■ Task
Beginning with the line containing "These can be" and ending with the last line of the entries below, copy each line exactly and nothing else.

Saved data entries
——

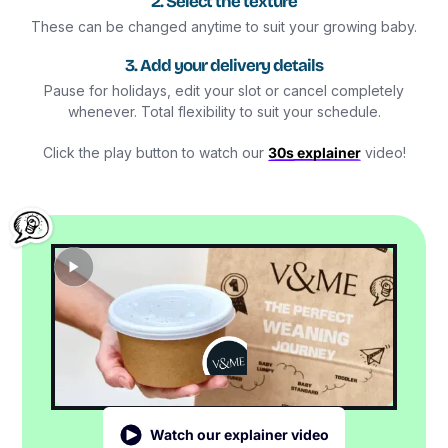
2. Select the texture
These can be changed anytime to suit your growing baby.
3. Add your delivery details
Pause for holidays, edit your slot or cancel completely
whenever. Total flexibility to suit your schedule.
Click the play button to watch our
30s explainer
video!
Watch our explainer video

——

■ Reply to the exercise
These can be changed anytime to suit your growing baby.
3. Add your delivery details
Pause for holidays, edit your slot or cancel completely
whenever. Total flexibility to suit your schedule.
Click the play button to watch our
30s explainer
video!
Watch our explainer video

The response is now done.